Since he began research at the University of California, Davis in 1981, Power has pursued an intensely active program of exploratory synthesis that has touched numerous areas and greatly expanded knowledge of structures, bonding and reactivity of inorganic/organometallic compounds. This is reflected in more than 530 publications that deal mostly with the synthesis of highly original, exotic main group and transition metal compounds.
His initial work in the early 1980s pioneered the application of new crystal handling techniques for X-ray crystallographic analysis to highly unstable air and moisture sensitive compounds in collaboration with colleague Hakon Hope. The structures of numerous compounds that were previously inaccessible were determined. The very first were the halide-free and halide-rich phenyllithium etherates (1983) which showed how halide was an inseparable part of the structure. The first structures of several other organolithium and lithium organocuprates (Gilman reagents) followed. He pioneered the use of crown ethers to complex the lithium ions and obtain salt- separated structures of ‘free’ carbanions (1985) and related anions, which were the first such examples. These crystal handling techniques have now been universally adopted.
Power is more widely recognized, however, for the synthesis of previously unknown compound types that break conventional rules of bonding and structure. His ‘firsts’ are too many to list here but began with the synthesis of unknown heavier element (Al, Ga, P or As) borazine analogs (1987-1991), compounds with boron-boron (1992) and boron-carbon (1987) double bonds and multiple bonds to several other group including aluminum and its heavier element congeners. Arguably, his best known accomplishment is the synthesis of the dichromium species ArCrCrAr (Ar = terphenyl ligand) in 2005. containing a five-fold bond between two chromium atoms. The isolation of a compound with a quintuple bond was a long sought-after goal, but Power and coworkers overcame the challenge of creating a suitably protected metal environment by using terphenyl ligands introduced earlier by him (cf. review, 1999)
Related to this achievement was the synthesis of the main group/ transition metal triple-bonded complex Cp(CO)2MoGeAr (1996), also stabilized by a terphenyl group (Ar), which was the first, well-characterized triple bond to a heavier main group element. This report heralded the use of terphenyl ligands to synthesize other unusual main group species, including the first structurally characterized stable heavier main group radicals (1997). Arguably a more important achievement was the first stable heavier group 14 element alkyne analogues (2000-2002). Unlike alkynes, these compounds had trans-bent structures with frontier orbitals which reacted with small molecules such as hydrogen (2005), this notable result was the first demonstration of such reactivity for a main group compound under ambient conditions. Later the reactions were shown to be reversible for both hydrogen (2019) and olefins (2009). The earlier work paved the way for the now widespread study of the reactivity of main group compounds with small molecules and the use of main group compounds in catalysis.In addition he and his group synthesized the first low-valent group 14 hydrides and established their close relationship to the multiple bonded species This work led to the room temperature isolation of hydrides of the heavier elements lead and bismuth.

- Available data:
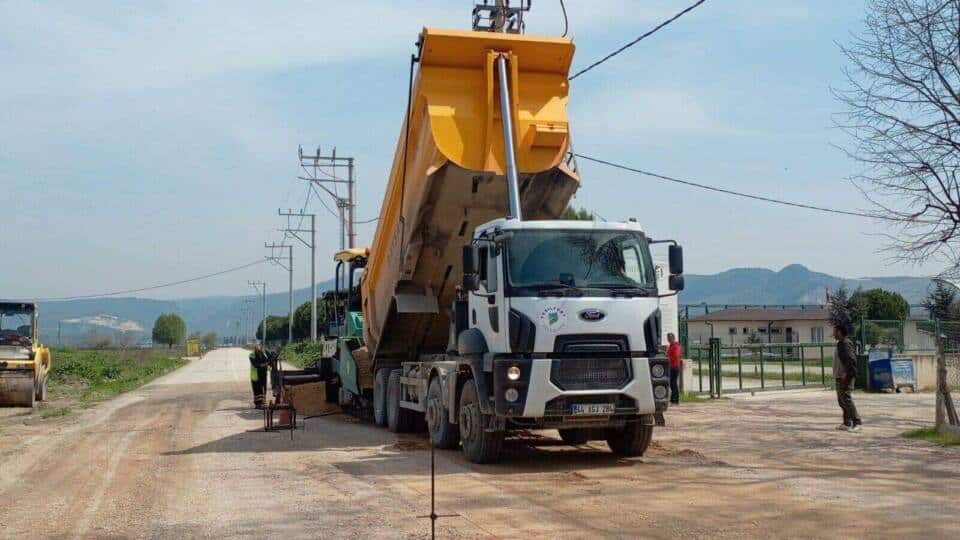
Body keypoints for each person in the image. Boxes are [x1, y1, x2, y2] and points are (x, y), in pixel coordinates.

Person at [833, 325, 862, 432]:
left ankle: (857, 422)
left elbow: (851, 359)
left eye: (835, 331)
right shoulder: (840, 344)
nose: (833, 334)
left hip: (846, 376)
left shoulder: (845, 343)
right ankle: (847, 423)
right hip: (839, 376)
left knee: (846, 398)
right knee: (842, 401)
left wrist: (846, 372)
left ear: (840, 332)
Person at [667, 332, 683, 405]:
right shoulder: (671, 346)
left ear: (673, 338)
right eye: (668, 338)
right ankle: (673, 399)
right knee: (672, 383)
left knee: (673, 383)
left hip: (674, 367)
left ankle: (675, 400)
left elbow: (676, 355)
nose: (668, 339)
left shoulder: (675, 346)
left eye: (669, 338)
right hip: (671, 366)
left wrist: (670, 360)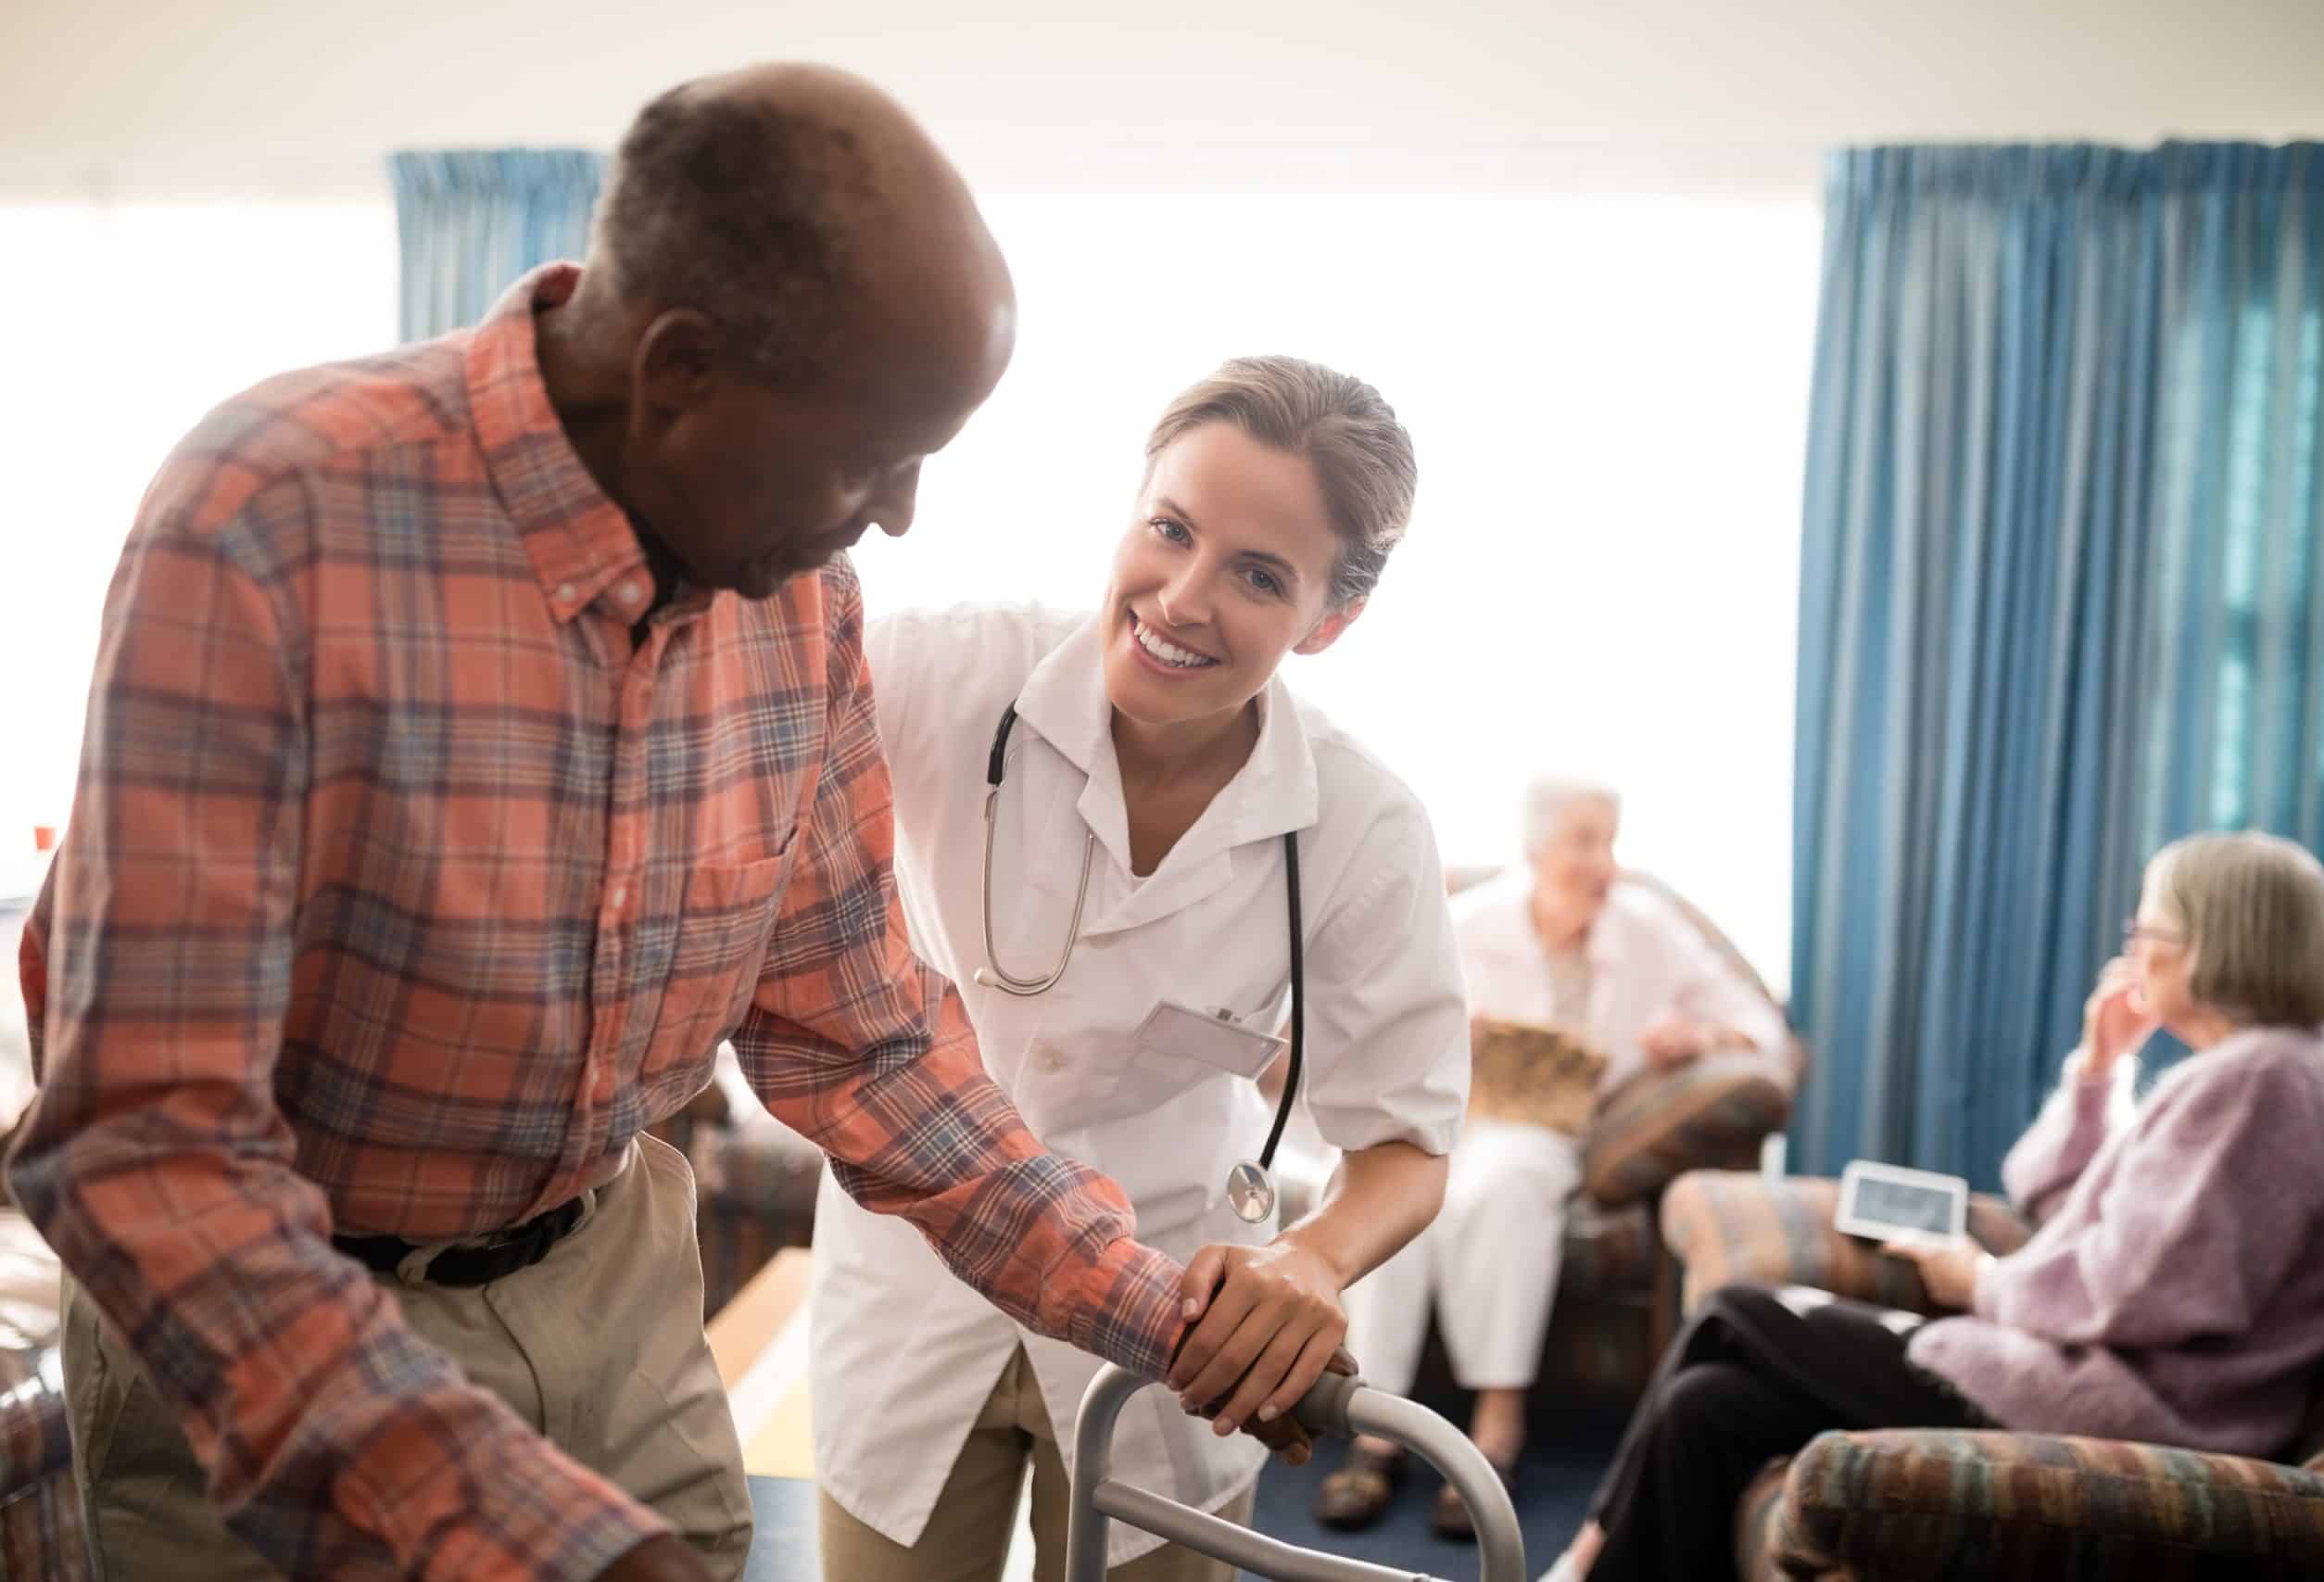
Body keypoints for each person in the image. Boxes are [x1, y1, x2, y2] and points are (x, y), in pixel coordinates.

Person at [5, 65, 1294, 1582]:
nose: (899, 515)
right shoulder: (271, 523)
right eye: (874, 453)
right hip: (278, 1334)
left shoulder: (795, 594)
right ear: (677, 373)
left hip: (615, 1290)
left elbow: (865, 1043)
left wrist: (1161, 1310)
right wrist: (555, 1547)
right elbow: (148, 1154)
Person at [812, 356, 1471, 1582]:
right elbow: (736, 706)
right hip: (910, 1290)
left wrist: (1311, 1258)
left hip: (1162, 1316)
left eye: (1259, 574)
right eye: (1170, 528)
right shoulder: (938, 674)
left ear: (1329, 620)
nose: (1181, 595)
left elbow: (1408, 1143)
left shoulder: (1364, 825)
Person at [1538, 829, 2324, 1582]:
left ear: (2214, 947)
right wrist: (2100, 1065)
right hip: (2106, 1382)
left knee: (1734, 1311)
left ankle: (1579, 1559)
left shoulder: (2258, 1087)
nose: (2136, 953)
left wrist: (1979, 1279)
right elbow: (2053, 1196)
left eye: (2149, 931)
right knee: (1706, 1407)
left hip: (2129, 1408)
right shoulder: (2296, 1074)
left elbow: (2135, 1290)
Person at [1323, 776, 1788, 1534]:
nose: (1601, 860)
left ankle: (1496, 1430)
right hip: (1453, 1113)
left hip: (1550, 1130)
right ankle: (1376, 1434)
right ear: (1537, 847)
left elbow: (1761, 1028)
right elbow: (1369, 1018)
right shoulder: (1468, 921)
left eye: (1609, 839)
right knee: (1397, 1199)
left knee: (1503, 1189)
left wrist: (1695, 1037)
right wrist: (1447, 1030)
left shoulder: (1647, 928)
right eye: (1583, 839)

- Exercise directions:
Transcribe the part of the text on Power's research from "His initial work" up to and including "been universally adopted.".

- Written answer:
His initial work in the early 1980s pioneered the application of new crystal handling techniques for X-ray crystallographic analysis to highly unstable air and moisture sensitive compounds in collaboration with colleague Hakon Hope. The structures of numerous compounds that were previously inaccessible were determined. The very first were the halide-free and halide-rich phenyllithium etherates (1983) which showed how halide was an inseparable part of the structure. The first structures of several other organolithium and lithium organocuprates (Gilman reagents) followed. He pioneered the use of crown ethers to complex the lithium ions and obtain salt- separated structures of ‘free’ carbanions (1985) and related anions, which were the first such examples. These crystal handling techniques have now been universally adopted.